* What to work on *
Please copy out the entries below exactly, beginning with the line that contains "Page size: 1500x1125." and ending with the line that contains "List each element's", and include nothing outside that span.

* Input records *
-=-=-

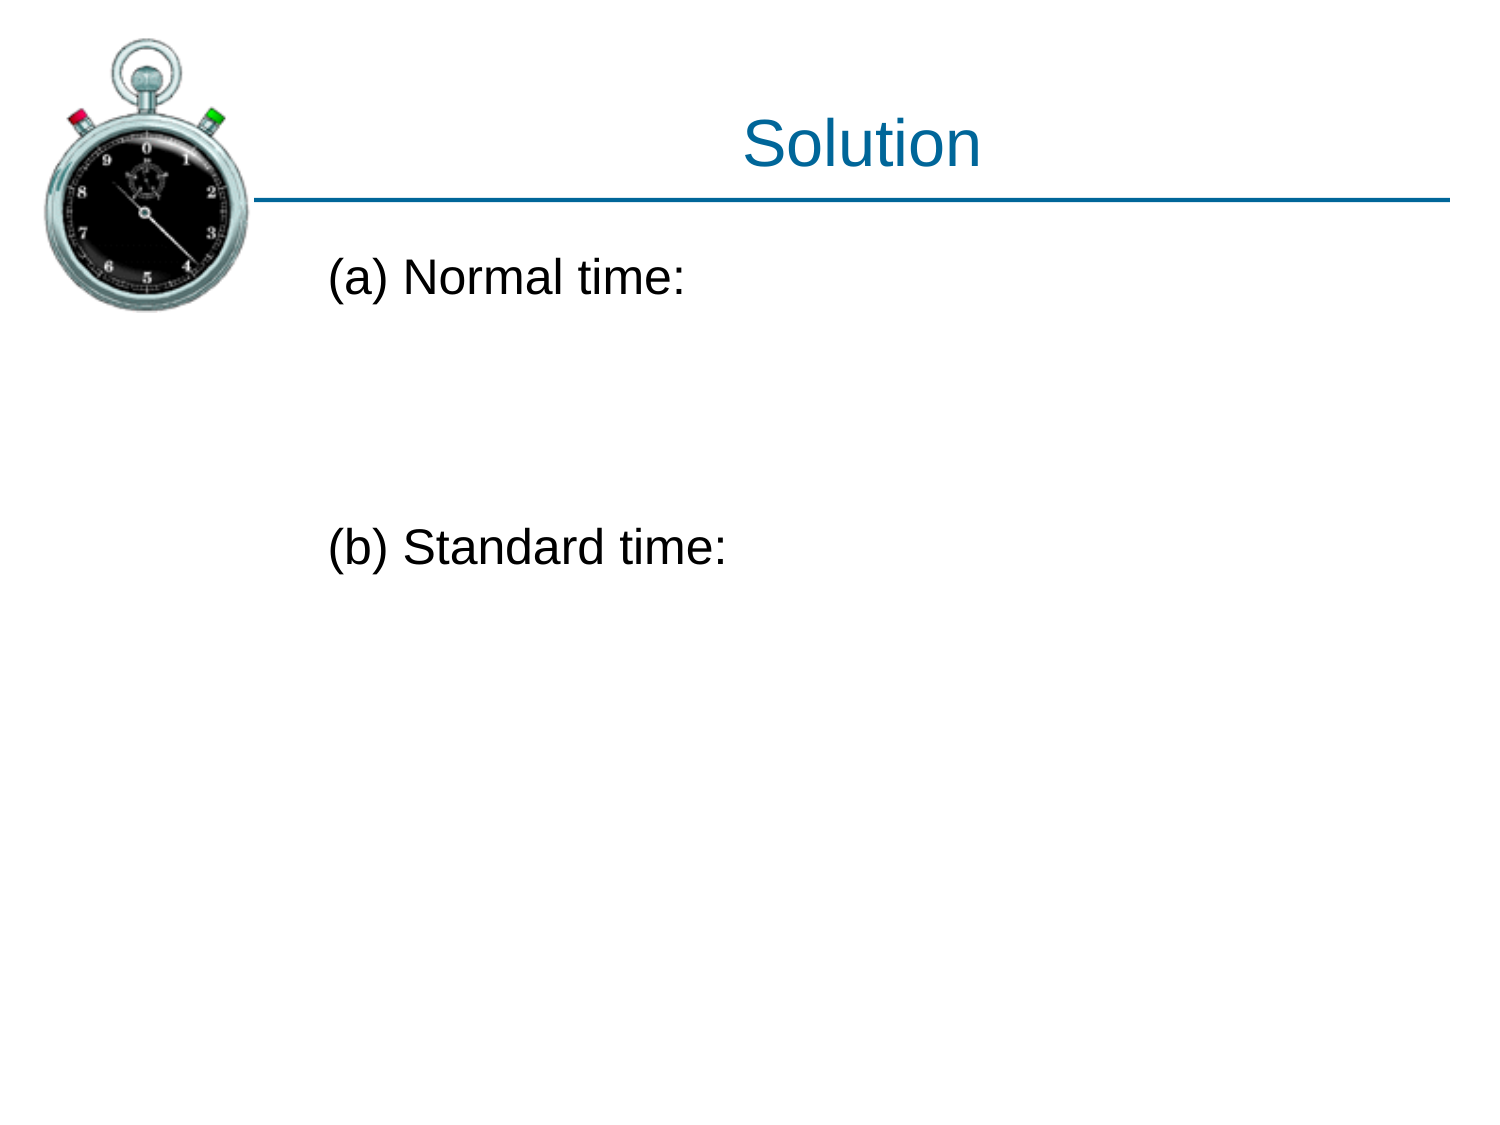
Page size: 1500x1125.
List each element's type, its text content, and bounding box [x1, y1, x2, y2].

-=-=-

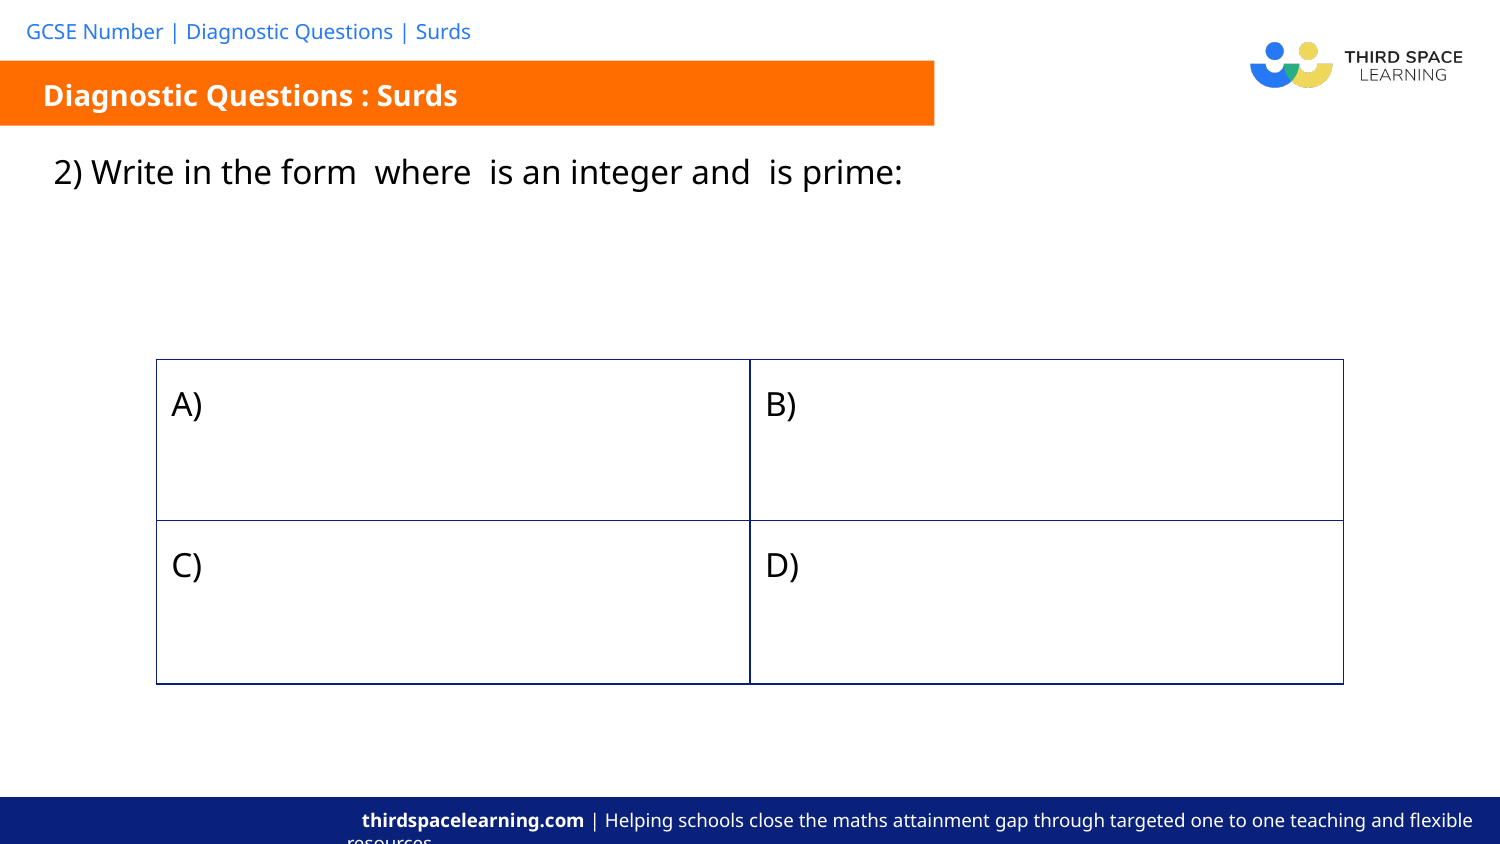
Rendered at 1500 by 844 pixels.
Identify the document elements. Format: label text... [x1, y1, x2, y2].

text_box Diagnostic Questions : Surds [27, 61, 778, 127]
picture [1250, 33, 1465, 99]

-=-=-

* Answer for the task *
Page size: 1500x1125.
List each element's type, its text content, and bounding box [x1, y1, x2, y2].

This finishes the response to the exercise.